In high school my freshman year I weighed 230 lbs at around 6 foot to 6'1". Now I'm at 192 in my sophomore year in college.


----------



## MK3 (Sep 4, 2008)

When I was in high school I was the smallest kid in school. I was 5' tall as a freshman, the second shortest guy. By the time I was a junior I finally hit 5'8"-9" but weighed all of 120-125 lbs. Prompted by feeding fantasies I started trying to gain and by the end of my senior year I was 157lbs and 5'10." At that point I thought I was getting chubby. Ten years later it seems funny but I was always thin as could be and even then looking back, I was slim after a 30lb gain. Anyway, when I went off to college I put on 25lbs in freshman year, lost a bit over the summer and then hit 200lbs midway through my sophomore year. At that point I was stuck in a gym class and began yo-yo'ing between exercise routines and gorging streaks. I've only been as high as 208 since but as low as 153.

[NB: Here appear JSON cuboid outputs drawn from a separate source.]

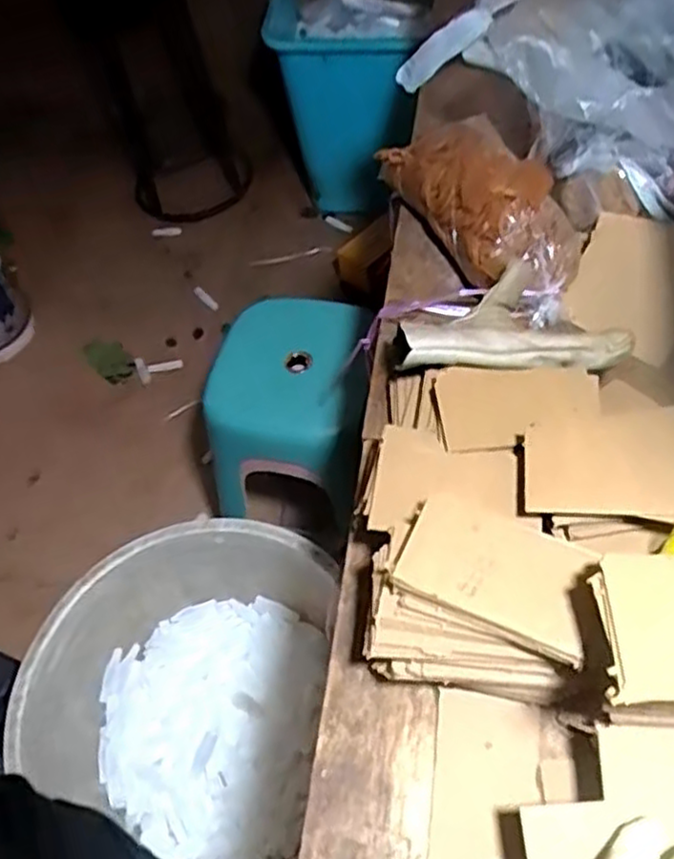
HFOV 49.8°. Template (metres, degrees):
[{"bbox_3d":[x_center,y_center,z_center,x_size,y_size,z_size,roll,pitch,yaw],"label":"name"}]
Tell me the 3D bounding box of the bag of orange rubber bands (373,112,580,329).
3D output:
[{"bbox_3d":[0.176,-0.267,0.862,0.140,0.085,0.313,-27,58,-13],"label":"bag of orange rubber bands"}]

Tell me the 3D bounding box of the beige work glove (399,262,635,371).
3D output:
[{"bbox_3d":[0.174,-0.107,0.718,0.224,0.054,0.134,-1,56,5],"label":"beige work glove"}]

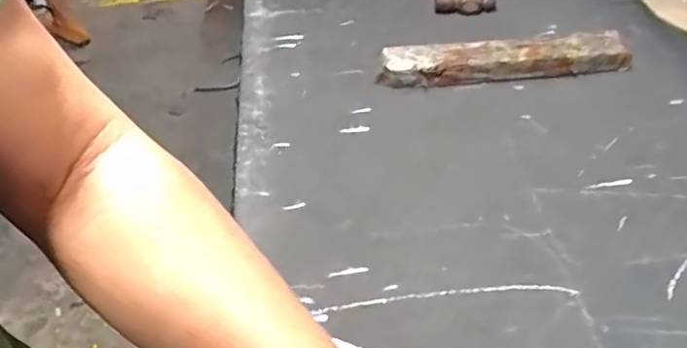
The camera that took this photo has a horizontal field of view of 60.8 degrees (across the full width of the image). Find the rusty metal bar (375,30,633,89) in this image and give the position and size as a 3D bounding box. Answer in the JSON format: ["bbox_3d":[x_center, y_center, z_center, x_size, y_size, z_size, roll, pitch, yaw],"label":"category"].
[{"bbox_3d":[0.173,-0.124,0.631,0.262,0.033,0.042,-5,45,-1],"label":"rusty metal bar"}]

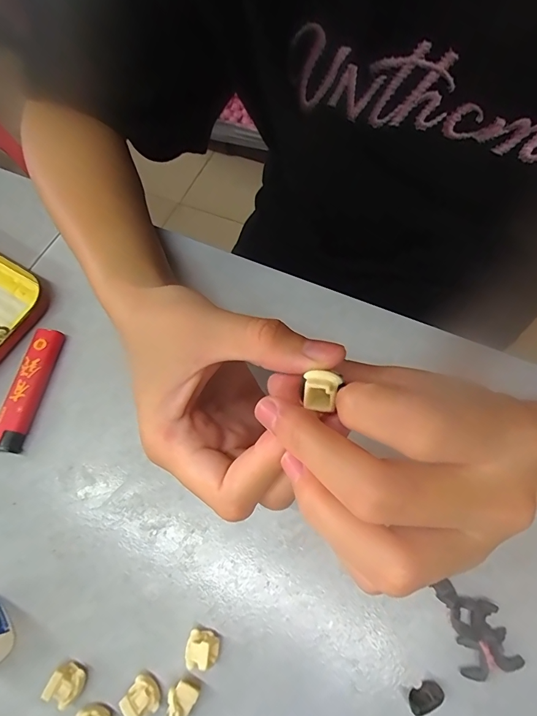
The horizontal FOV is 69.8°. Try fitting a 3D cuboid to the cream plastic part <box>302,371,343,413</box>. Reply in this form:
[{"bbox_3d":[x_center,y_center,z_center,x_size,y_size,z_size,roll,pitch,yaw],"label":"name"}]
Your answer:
[{"bbox_3d":[0.018,0.011,0.134,0.012,0.007,0.012,7,62,6],"label":"cream plastic part"}]

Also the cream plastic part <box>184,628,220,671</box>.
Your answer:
[{"bbox_3d":[-0.031,0.136,0.181,0.016,0.012,0.014,-1,67,3],"label":"cream plastic part"}]

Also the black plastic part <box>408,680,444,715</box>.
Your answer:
[{"bbox_3d":[0.070,0.152,0.172,0.015,0.005,0.010,-29,68,-9],"label":"black plastic part"}]

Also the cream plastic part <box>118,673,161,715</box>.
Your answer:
[{"bbox_3d":[-0.058,0.153,0.174,0.014,0.010,0.015,-32,69,-10],"label":"cream plastic part"}]

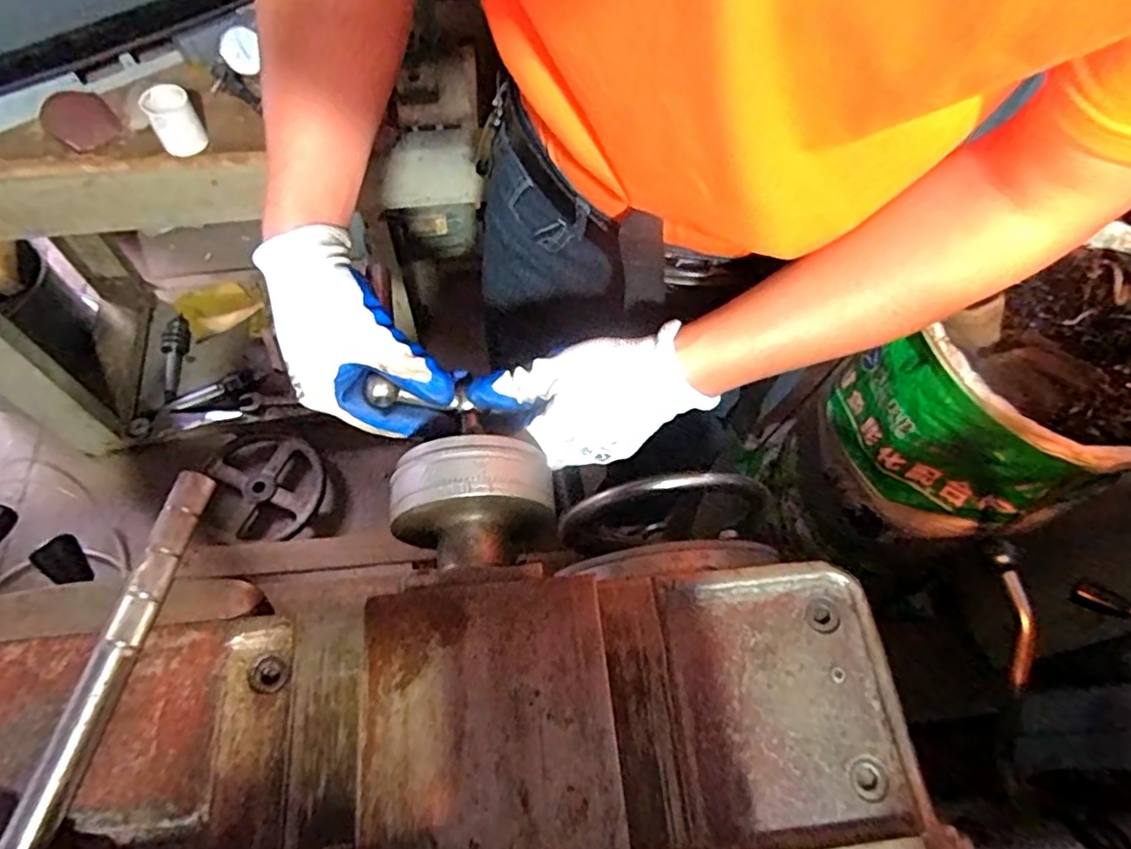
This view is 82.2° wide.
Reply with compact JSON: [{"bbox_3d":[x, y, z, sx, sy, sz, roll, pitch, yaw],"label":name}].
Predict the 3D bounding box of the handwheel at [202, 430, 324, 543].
[{"bbox_3d":[-0.638,0.130,1.380,0.225,0.030,0.251,-15,64,-11],"label":"handwheel"}]

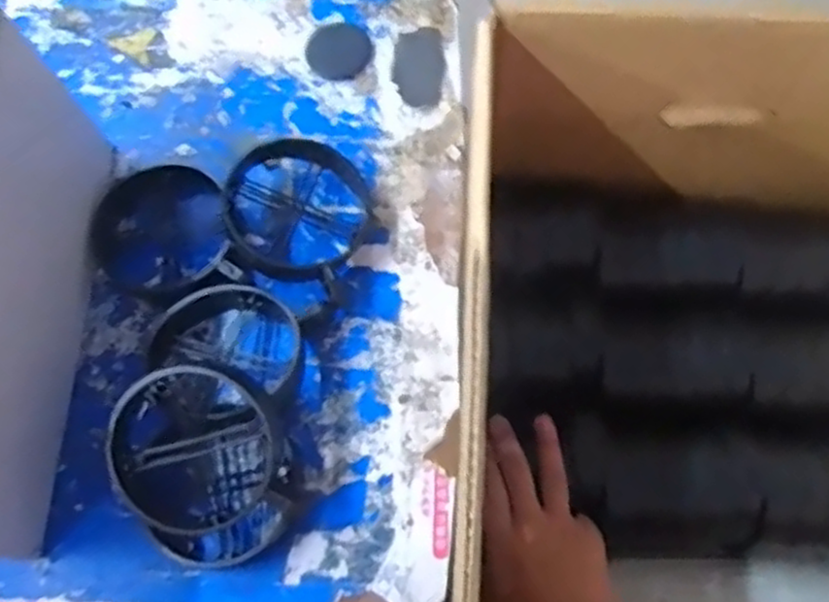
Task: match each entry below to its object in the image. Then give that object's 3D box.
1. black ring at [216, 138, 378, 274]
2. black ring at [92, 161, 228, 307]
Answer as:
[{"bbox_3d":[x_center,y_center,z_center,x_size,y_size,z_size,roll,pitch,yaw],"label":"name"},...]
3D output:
[{"bbox_3d":[-0.079,-0.066,0.530,0.097,0.044,0.103,-1,71,2],"label":"black ring"},{"bbox_3d":[-0.175,-0.049,0.533,0.101,0.023,0.096,-1,71,2],"label":"black ring"}]

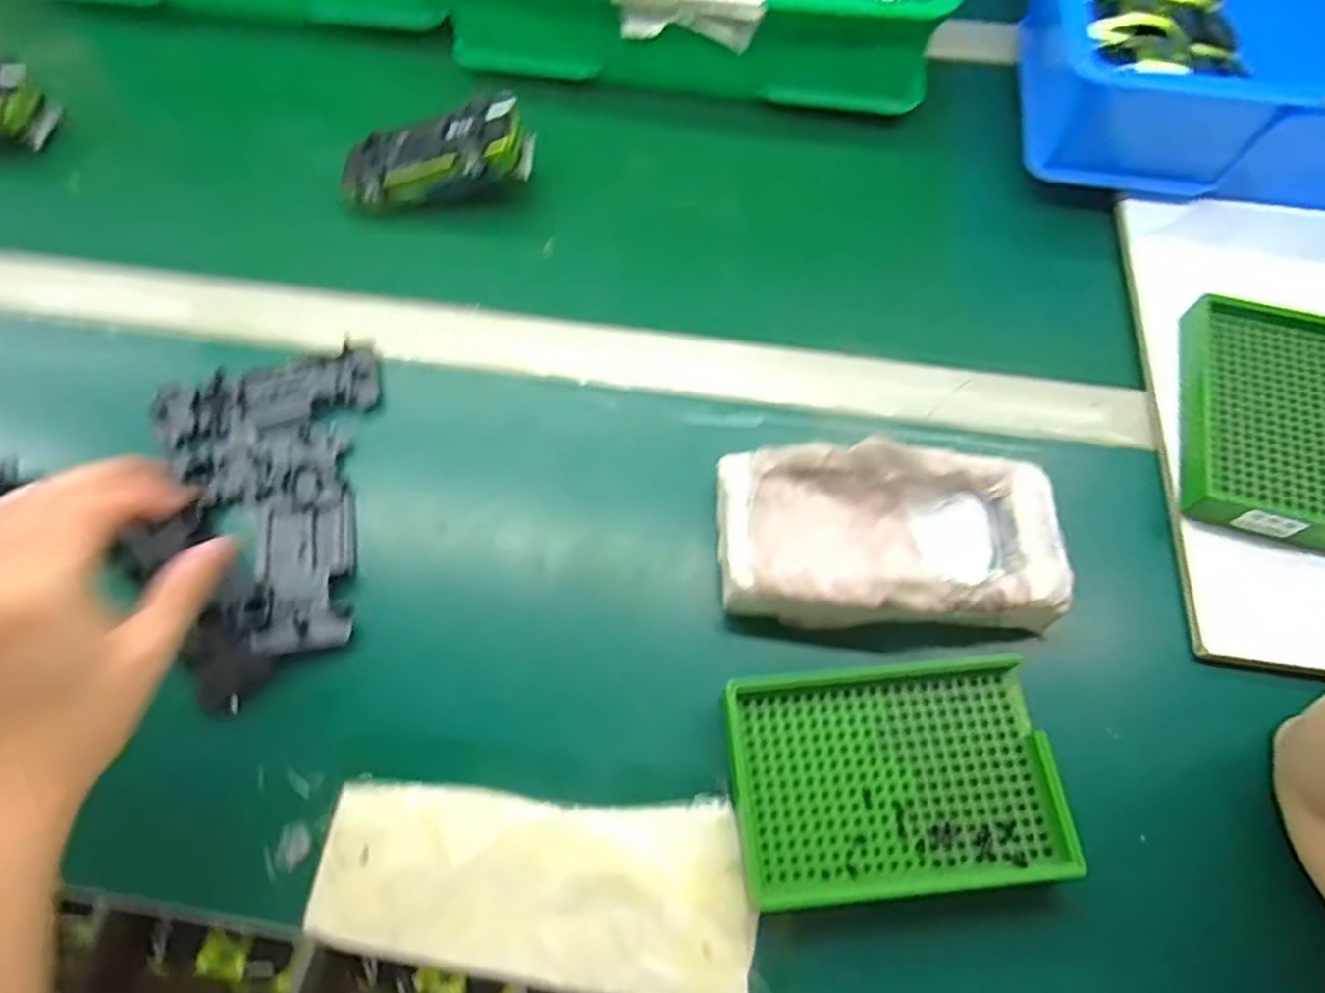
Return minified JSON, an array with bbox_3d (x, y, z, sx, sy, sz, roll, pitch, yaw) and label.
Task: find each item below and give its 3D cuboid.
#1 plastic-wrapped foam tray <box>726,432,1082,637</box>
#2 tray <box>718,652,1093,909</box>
[{"bbox_3d":[0.113,0.023,0.361,0.166,0.043,0.092,1,63,1],"label":"plastic-wrapped foam tray"},{"bbox_3d":[0.102,0.125,0.313,0.137,0.020,0.090,-5,64,-2],"label":"tray"}]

Currently I've gained 40 straight pounds since last year weighing 193lbs. not exactly fat but plump and for the first time and pretty comfortable with it.


----------



## benzdiesel (Sep 4, 2008)

Green Eyed Fairy said:


> May I ask where in NC you hail from Benzdiesel?



Going to school in Boone, but home is near Lexington.


----------



## Green Eyed Fairy (Sep 4, 2008)

benzdiesel said:


> Going to school in Boone, but home is near Lexington.



I live in Asheville. So do a couple of others on the boards.


----------



## Ruby Ripples (Sep 4, 2008)

I yo-yo'd between 115lbs and 145lbs in high school. I really thought I was fat at 145lbs, i was the fattest in my class at school.


----------



## Weeze (Sep 9, 2008)

Started High School at like, 300 lbs.
meh. not fun.
I lost 45 lbs...... and looked pretty decent in sophmore/most of junior year.
Now i'm back to 280.
ergh.
One thing that's nice about my college?

A lot of the other girls are fat.
Its nice to not be the only one.


----------



## Lovelyone (Sep 9, 2008)

my last year of high school I was 230 lbs. My first year of college (20 years later) I was 514.


----------



## chocolatebluesdiva (Sep 9, 2008)

In elementary school my highest was 180.. in middle school my highest was 260... in high school my highest was 333 and I am now in college and so far my heaviest has been 383 which is what I am right now. All of these have been while my height has ranged from 5'9 (elementary) to 6'1 (present day)


----------



## chocolatebluesdiva (Sep 9, 2008)

DanKiiDoLL said:


> When I was in highschool I was about 340-ish that was my senior year, I was big all throughout school though and gained a lot but didn't care cuz I was so young and didn't pay attention. Now I'm in college, I'm at around 370. am I the only thats STILL the fat kid in school lol



Hey Fat Kid in School here!!! Though there are some fat guys where I go to college who may be as fat as I am... but I haven't asked.


----------



## Curious Jane (Sep 9, 2008)

Probably 125 was my max in high school...those days I could eat tons without gaining an ounce!


----------